Luca’s eyes never leave mine. “She is the Don. She knows exactly what she is asking.”
A swell of something that feels dangerously like hope rises in my chest. I walk to my father’s desk and take out a piece of his personal stationery. It is thick, cream colored paper, with the Romano family crest embossed in gold at the top. The height of arrogance. The perfect vessel for this message.
I take a fountain pen, the one my father signed his most important contracts with. My hand is perfectly steady as I write.
I do not write a plea. I do not write a request.
I write an invitation.
*A matter of mutual survival. Your territory. Your terms.*
I do not sign it with my name. I sign it with my new title.
*Don Romano.*
I fold the heavy paper once and slide it into a matching envelope. I don’t seal it. Let him see we have nothing to hide.
I hold it out to Luca.
“You are not to go to his home or his known offices,” I say, my voice low and precise. “That is where he expects his enemies. There is a small restaurant in the West Village. An ItaSiennan place called Il Corvo. The Crow. It is neutral ground, owned by an old family from Sicily. My father used to say it was the only place in the city where a man could eat his pasta without fear of being poisoned. Malone knows it. He goes there on Thursdays. Alone. For lunch. It is a tradition his father started.”
Lorenzo looks stunned. It is a piece of intelligence he clearly did not possess. A piece I had filed away years ago, from a stray comment I had overheard.
“You will go tomorrow,” I tell Luca. “You will sit at the bar. You will wait for him. You will approach him respectfully. You will give him this. And you will say nothing, unless he speaks to you first.”
Luca takes the envelope. His fingers are firm, his grip sure. “Understood.”

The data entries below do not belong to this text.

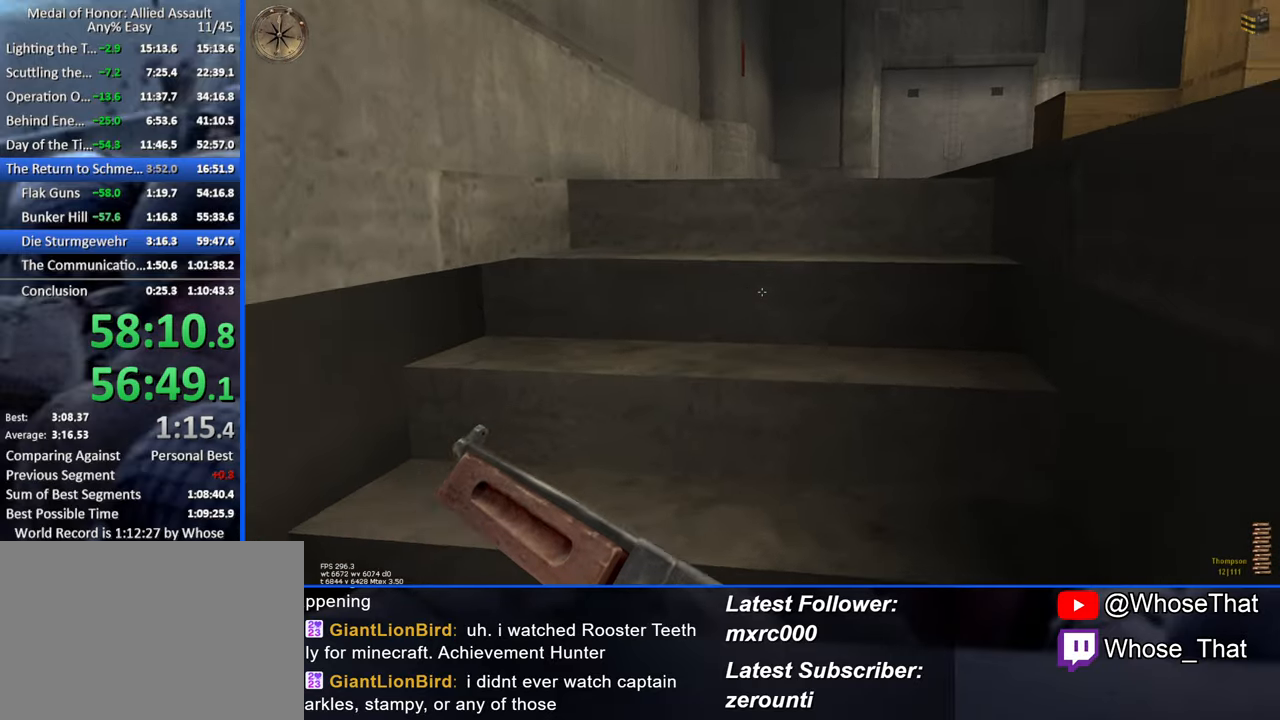
{"keys": ["w"], "events": []}
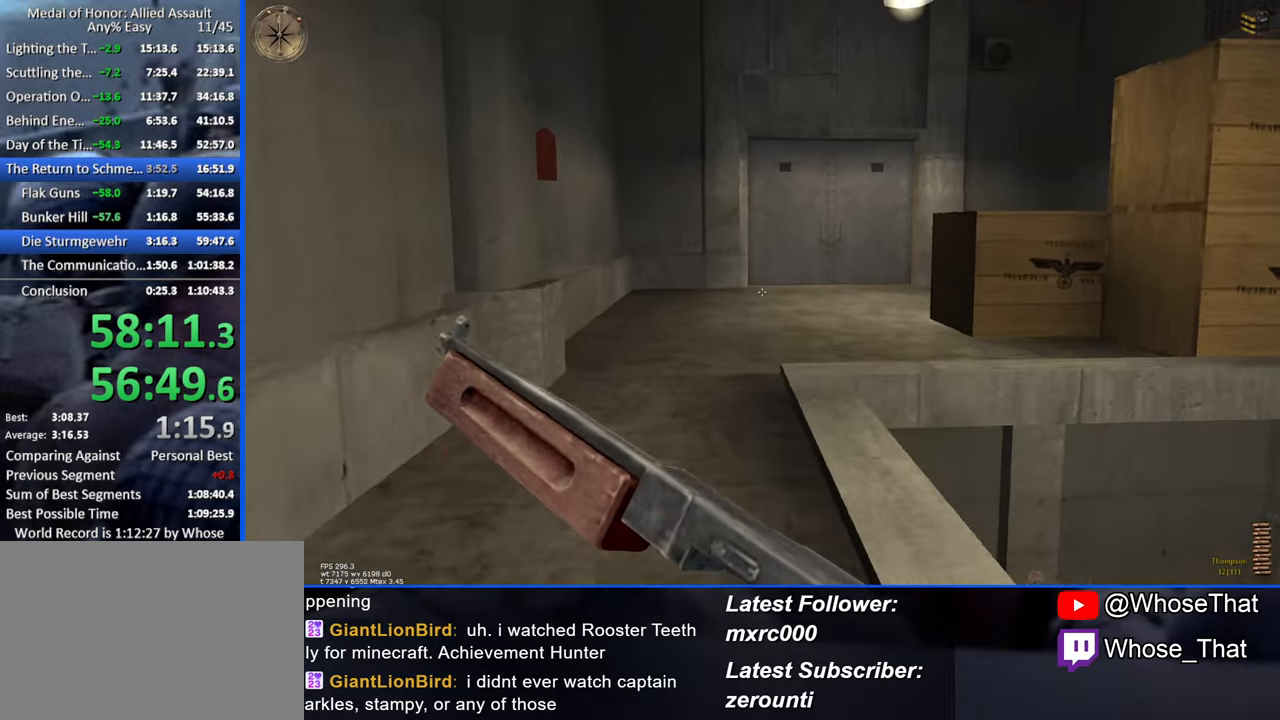
{"keys": ["w"], "events": []}
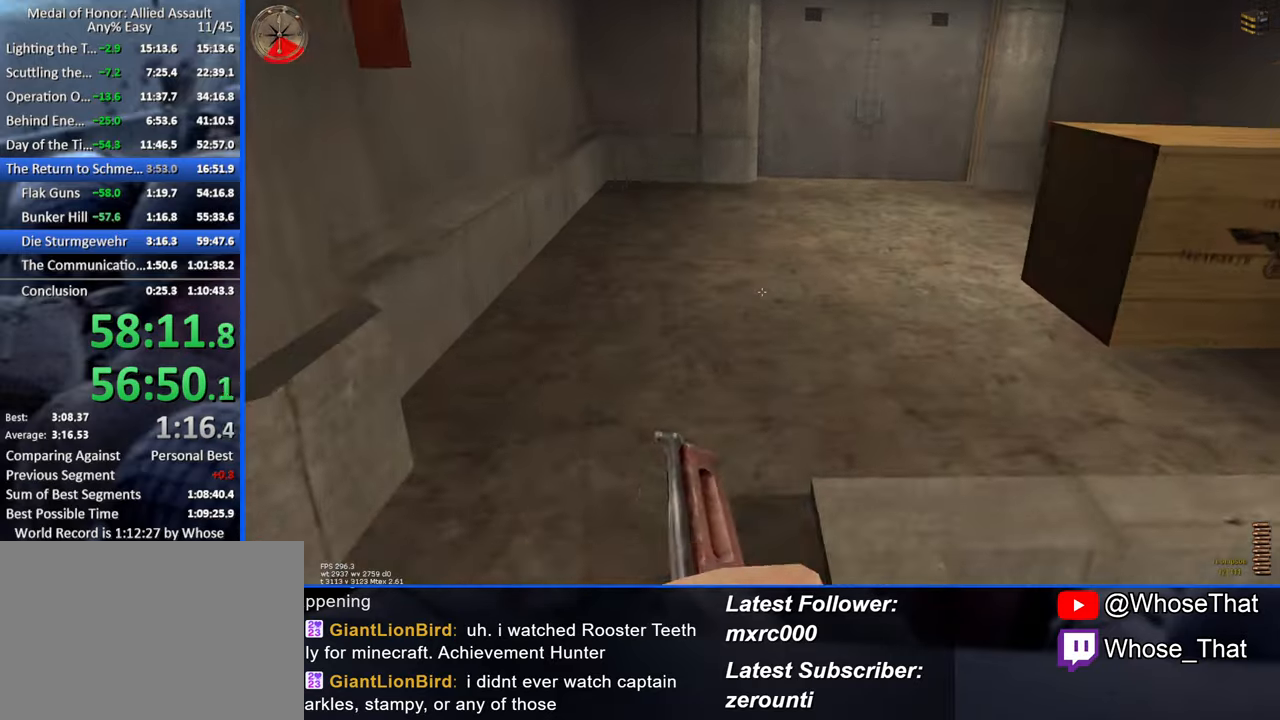
{"keys": ["w"], "events": []}
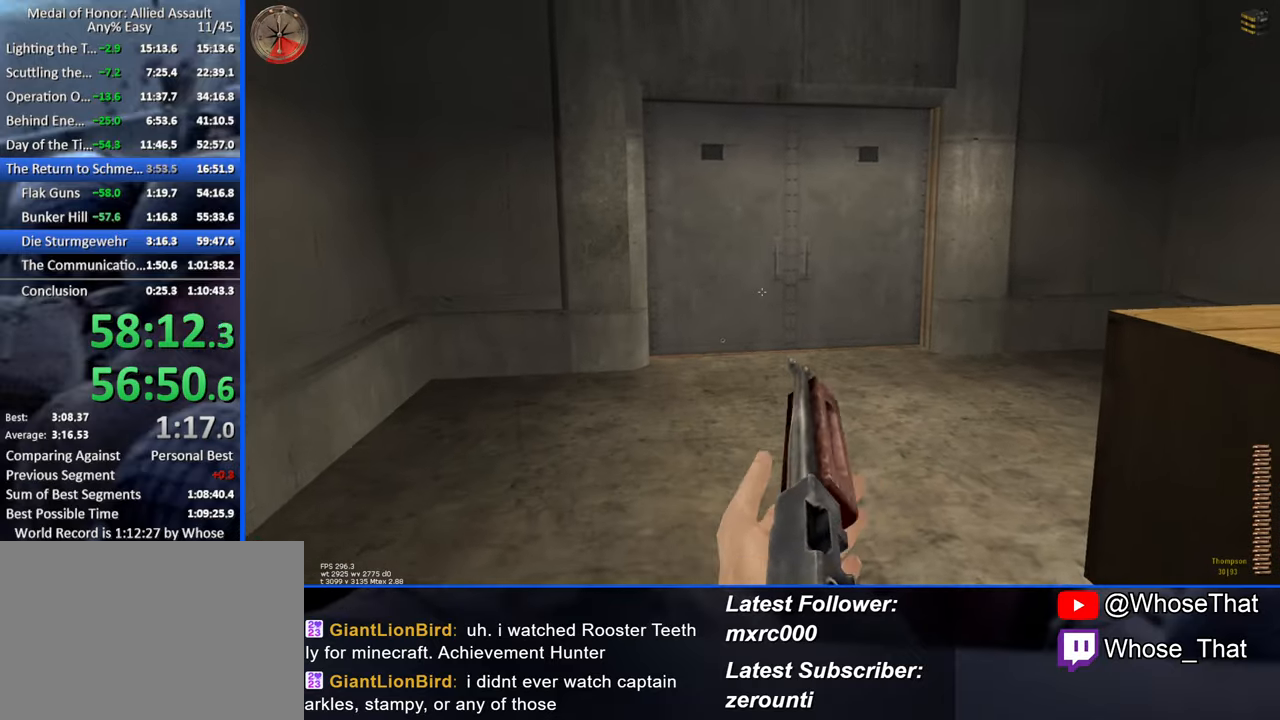
{"keys": ["w"], "events": []}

“If they try to stop you, if they try to take you…” my voice falters for a fraction of a second.
“They will not take me,” he says. It is a simple statement of fact.
I nod. There is nothing more to say. He turns and walks to the hidden door. He does not look back.

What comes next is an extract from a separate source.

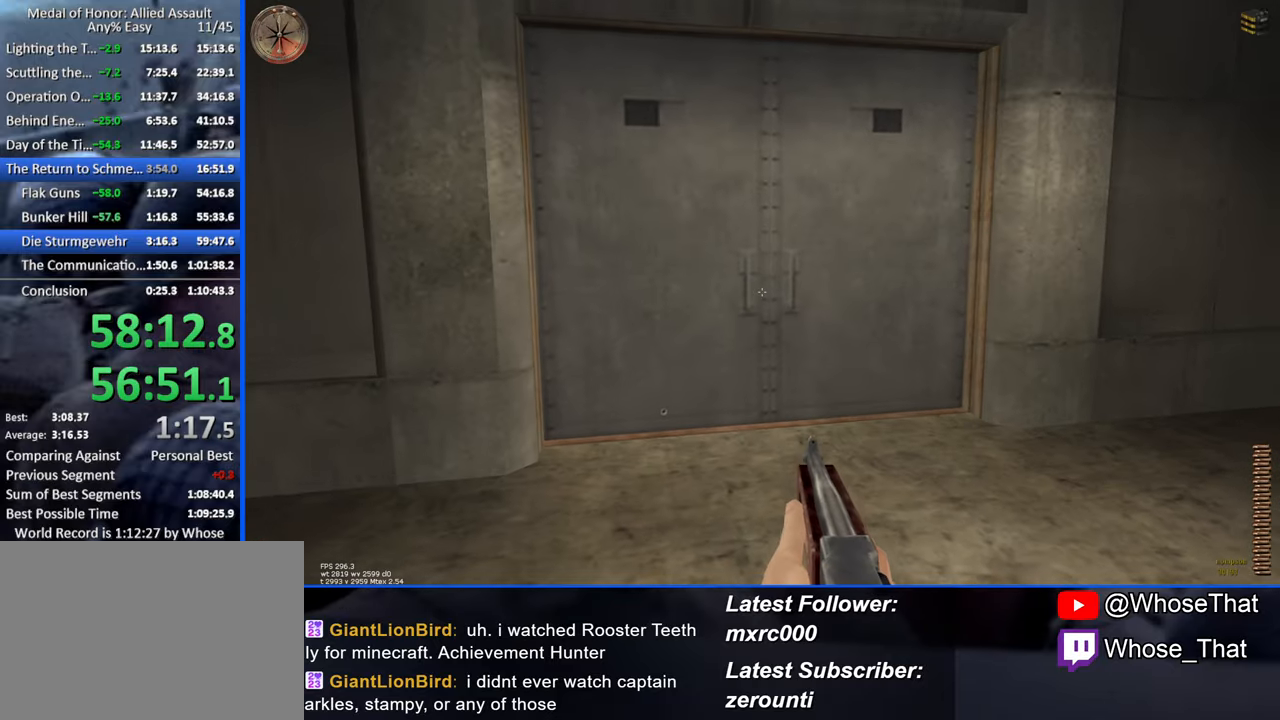
{"keys": ["w"], "events": []}
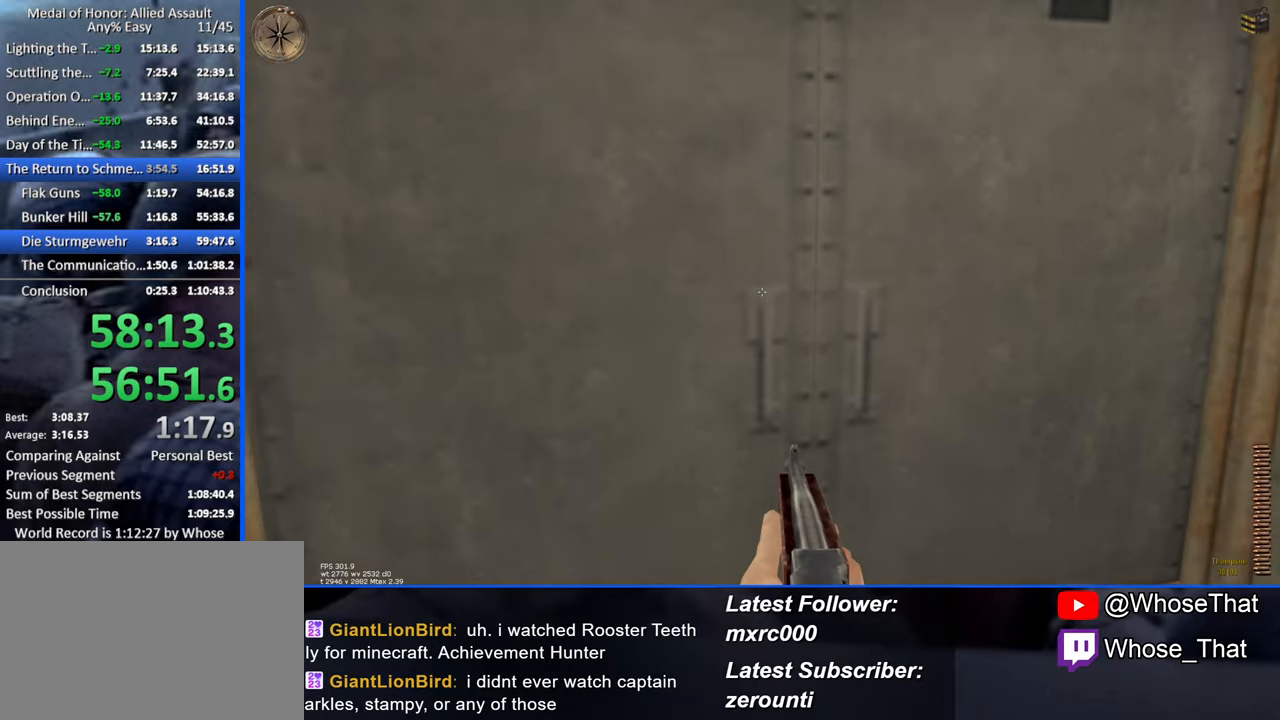
{"keys": ["w"], "events": [[66, "f", "down"], [166, "f", "up"], [216, "f", "down"], [300, "f", "up"], [350, "f", "down"], [450, "f", "up"]]}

He is my queen’s gambit. My only piece, sent deep into enemy territory.
The door closes behind him, and the silence he leaves in his wake is absolute. I am alone with Lorenzo and the wreckage of our past.
Lorenzo looks at me, and for the first time, the pity is gone from his eyes. The condescension is gone. In its place is a terrified, profound respect.
“God help us,” he whispers.
“God has nothing to do with this,” I reply, turning to look out the window at the dark, sleeping city. “I am dealing with the devil now.”